La “spinèddha”, ma che c…ardo è?

di Armando Polito

una spinèddha a metà gennaio

tre esemplari di spineddhe a metà febbraio

A differenza delle altre erbe salentine commestibili di cui mi sono precedentemente occupato, questa volta seguirò l’ordine inverso, partendo da una ricetta e raccomandando al lettore, desideroso di provare, di utilizzare la pianta prima che si formi la spina, cioé quando appare come nella prima foto.

Dopo averle mondate come le cicorie (taglio eventuale dell’estremità  basale,  eliminazione delle foglie eventualmente appassite) ed averle lavate accuratamente, si sbollentano. In una padella si mette olio quanto basta, qualche spicchio d’aglio e, se si vuole, del peperoncino. Quando l’aglio è appena rosolato si aggiungono le spineddhe sbollentate e si porta a termine la cottura a fuoco lento.

Soddisfatta, si fa per dire, la pancia, tenterò di fare lo stesso con la testa, anche se il compito sarà estremamente complicato. Comincio, intanto dalle cose semplici dicendo che spinèddha è, come ognun sa, diminutivo di spina. La voce è registrata dal Rohlfs per Leuca nel significato di “arnese munito di molti uncini per ripescare un secchio dal pozzo” (nel dialetto neretino lo stesso attrezzo ha il nome di cruècci) e per S. Cesarea Terme nel Leccese e per S. Pietro Vernotico nel Brindisino nel significato di “specie di cardo dai fiori gialli”. Dato il nome estremamente generico è da supporre che esso designi specie e varietà diverse a seconda della località: infatti, la spinèddha neretina non presenta assolutamente “fiori gialli” ma, in onore totale al suo nome, solo una spina in posizione centrale.

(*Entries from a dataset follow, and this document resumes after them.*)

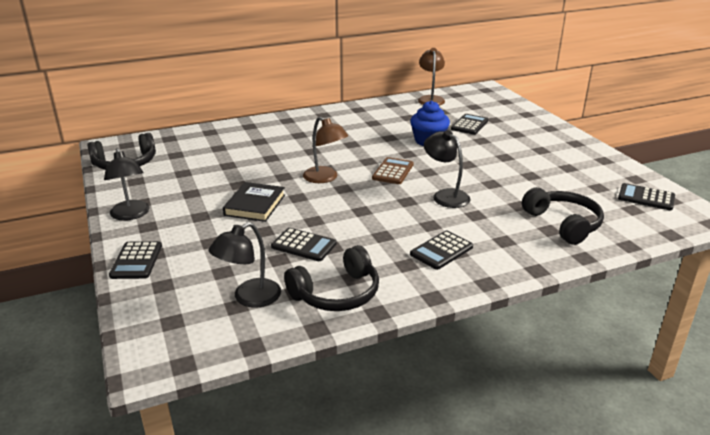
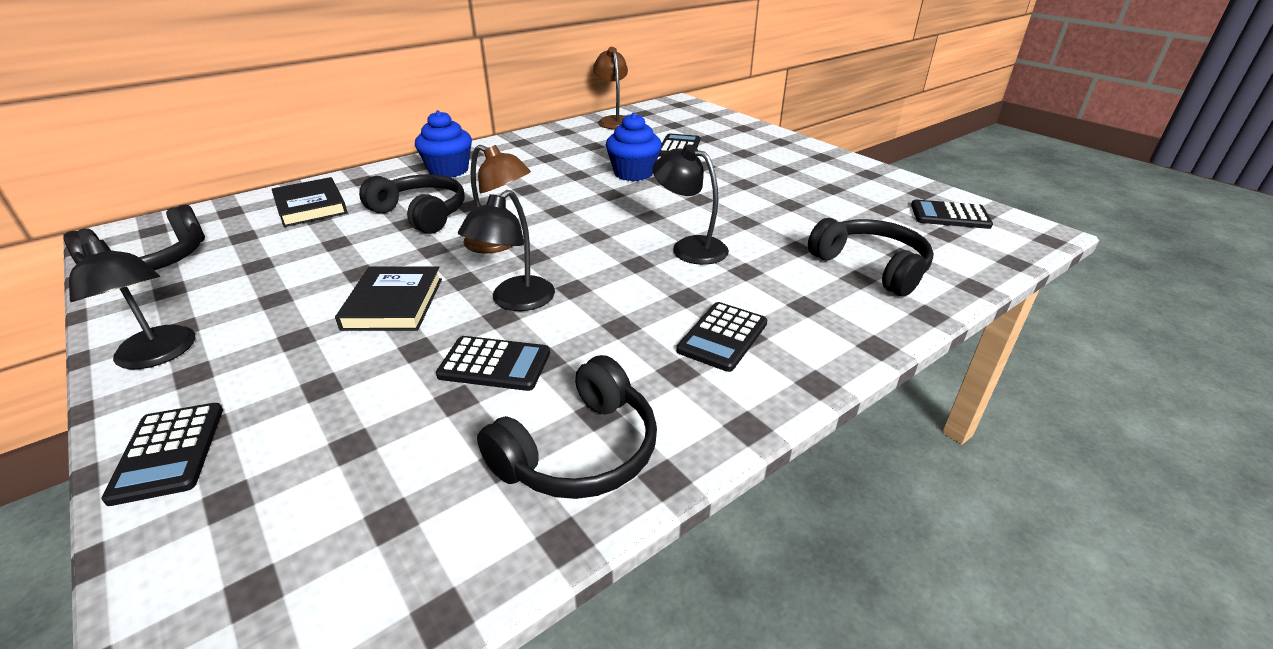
camera: 15 degrees left, 5 degrees up
black lamp [208,222,281,308] -> black lamp moved to [458,190,555,311]
brown calculator [372,157,414,184] -> none
none -> black book [272,177,347,227]
none -> black headphones [359,174,465,234]
none -> blue cupcake [415,110,472,177]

È complicato, almeno per me, identificare la nostra pianta nella sua nomenclatura scientifica e italiana, come eloquentemente denunzia  il titolo che ho dato al post e sicuramente il tentativo che seguirà sembrerà ridicolo a qualche botanico al quale, comunque, resterò grato per qualsiasi tirata d’orecchi dovesse farmi. Sfruttando dilettantescamente il criterio della somiglianza (e quale altro potevo?) sono giunto al risultato che la nostra pianta potrebbe essere una varietà della Centaurea calcitrapa L. della famiglia delle Asteracee, nome comune italiano fiordaliso stellato, la cui immagine riporto da http://www.actaplantarum.org/floraitaliae/viewtopic.php?t=7379

Una varietà sì, ma quale? Mi auguro che qualcuno risponda a questa domanda, magari non … dopo la pubblicità.